What accounts for just as much, if not more? How about whether your server draws a smiley face on your check? Or touches you on the arm or hand? Or crouches next to your table? Or is blond? Or wears red?

According to the New Republic, all five factors—many of which are strongly associated with interactions between female servers and male diners—corresponded to higher tips in separate studies.

Such nonsense would seem to put tipping squarely in the category of the ridiculous, as New York Times restaurant critic Pete Wells put it in September: “I could go on against tipping, but let’s leave it at this: It is irrational, outdated, ineffective, confusing, prone to abuse, and sometimes discriminatory. The people who take care of us in restaurants deserve a better system, and so do we.”
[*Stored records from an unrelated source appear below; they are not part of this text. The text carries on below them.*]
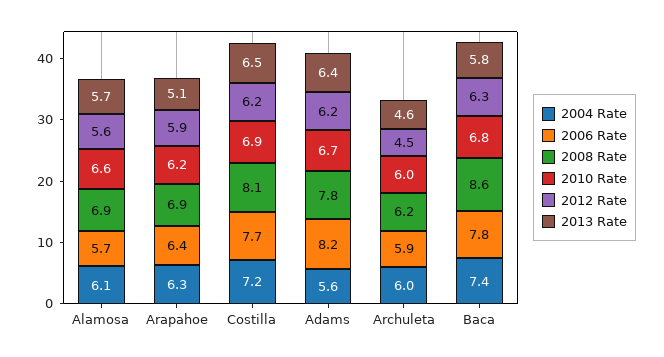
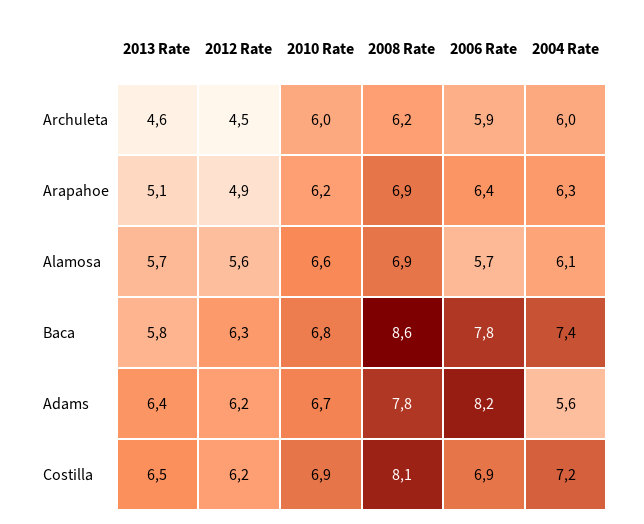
  {
    "2004 Rate": {
      "Alamosa": 6.1,
      "Arapahoe": 6.3,
      "Costilla": 7.2,
      "Adams": 5.6,
      "Archuleta": 6,
      "Baca": 7.4
    },
    "2006 Rate": {
      "Alamosa": 5.7,
      "Arapahoe": 6.4,
-     "Costilla": 7.7,
+     "Costilla": 6.9,
      "Adams": 8.2,
      "Archuleta": 5.9,
      "Baca": 7.8
    },
    "2008 Rate": {
      "Alamosa": 6.9,
      "Arapahoe": 6.9,
      "Costilla": 8.1,
      "Adams": 7.8,
      "Archuleta": 6.2,
      "Baca": 8.6
    },
    "2010 Rate": {
      "Alamosa": 6.6,
      "Arapahoe": 6.2,
      "Costilla": 6.9,
      "Adams": 6.7,
      "Archuleta": 6,
      "Baca": 6.8
    },
    "2012 Rate": {
      "Alamosa": 5.6,
-     "Arapahoe": 5.9,
+     "Arapahoe": 4.9,
      "Costilla": 6.2,
      "Adams": 6.2,
      "Archuleta": 4.5,
      "Baca": 6.3
    },
    "2013 Rate": {
      "Alamosa": 5.7,
      "Arapahoe": 5.1,
      "Costilla": 6.5,
      "Adams": 6.4,
      "Archuleta": 4.6,
      "Baca": 5.8
    }
  }

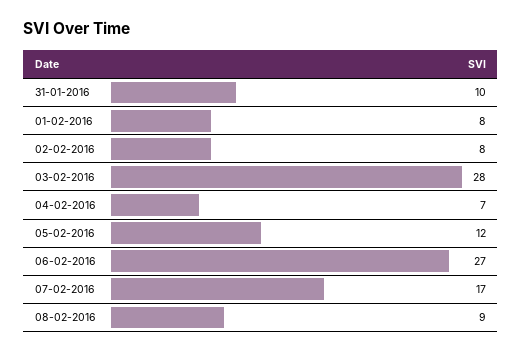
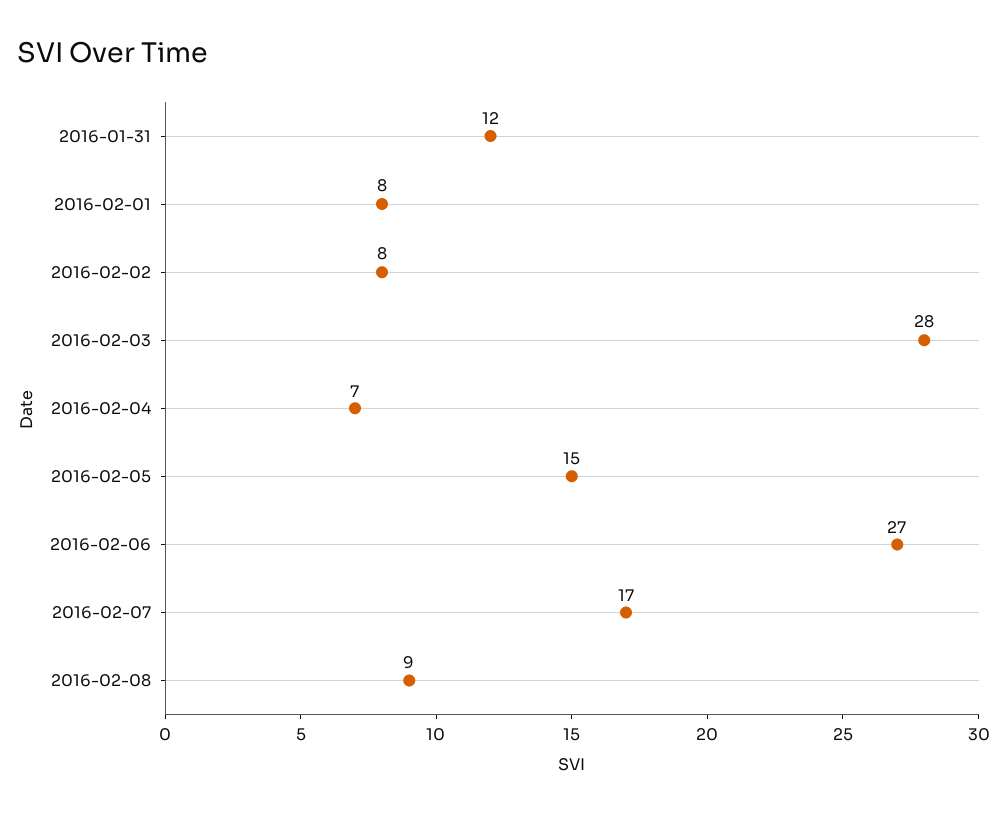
  {
-   "31-01-2016": 10,
+   "31-01-2016": 12,
    "01-02-2016": 8,
    "02-02-2016": 8,
    "03-02-2016": 28,
    "04-02-2016": 7,
-   "05-02-2016": 12,
+   "05-02-2016": 15,
    "06-02-2016": 27,
    "07-02-2016": 17,
    "08-02-2016": 9
  }

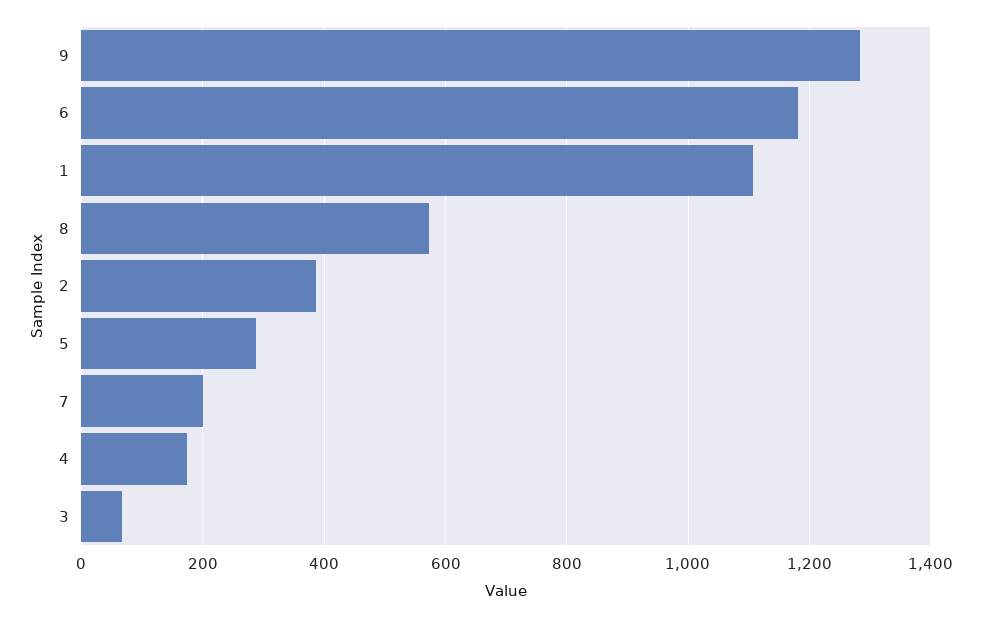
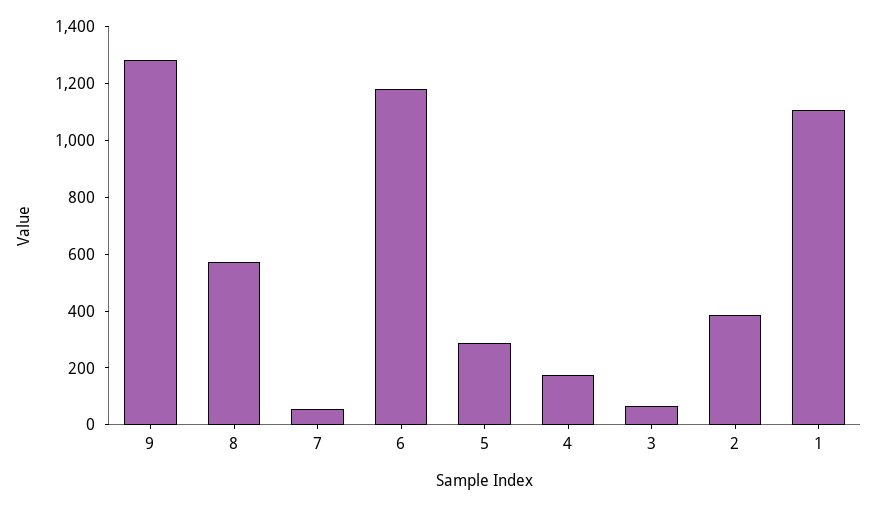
  {
    "9": 1280,
    "6": 1180,
    "1": 1100,
    "8": 580,
    "2": 380,
    "5": 280,
-   "7": 200,
+   "7": 50,
    "4": 180,
    "3": 60
  }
Yet even as such salvos appear poised to launch an anti-tipping revolution, with big-name chefs such as Danny Meyer, Tom Colicchio, and David Chang musing about converting their much lauded restaurants into no-tipping establishments, the movement really has yet to take off.

Hence, it’s news when a hip meatball joint in Kentucky decides to do it, joining a scant handful of recent converts, such as Brand 158 in Los Angeles and Sushi Yasuda in New York.

Why Americans remain so wary of giving up tipping is something of mystery, though it would seem primarily bound up in ingrained habit—I’ll admit that I’d feel something like a boor leaving the table without dutifully plunking down my 20 percent—and maybe something more insidious, a kind of classist condescendence masquerading as solidarity with the proletariat.

If that sounds far-fetched, ask yourself why is it that we somehow believe we’ve got to essentially dangle money in the faces of the people who take our order and bring us our food to spur them to do a decent job when that’s not the world most of the rest of us work in? Isn’t there something inherently condescending about that?

“Servers are motivated to do a good job in the same ways that everyone else is,” Jay Porter, who ran a tipless restaurant in San Diego for six year, wrote last summer in Slate. “Servers want to keep their jobs; servers want to get a raise; servers want to be successful and see themselves as professionals and take pride in their work. In any workplace, everyone is required to perform well, and tips have nothing to do with it. The next time you see your doctor, ask her if she wouldn’t do better-quality work if she made minimum wage, with the rest of her income from her patients’ tips. I suspect the answer will be a version of ‘no.’ ”

Anyone who still wants to counter that tipping is somehow providing a more equitable wage for restaurant workers should take note of stats compiled by the Restaurant Opportunity Center, which advocates for better working conditions for restaurant workers. Tipped restaurant workers, who can be paid as little as $2.13 per hour, rely on food stamps at a rate double that of the rest of the American workforce, and they live in poverty at triple the rate.

The ROC’s first recommendation? Raise the minimum wage already.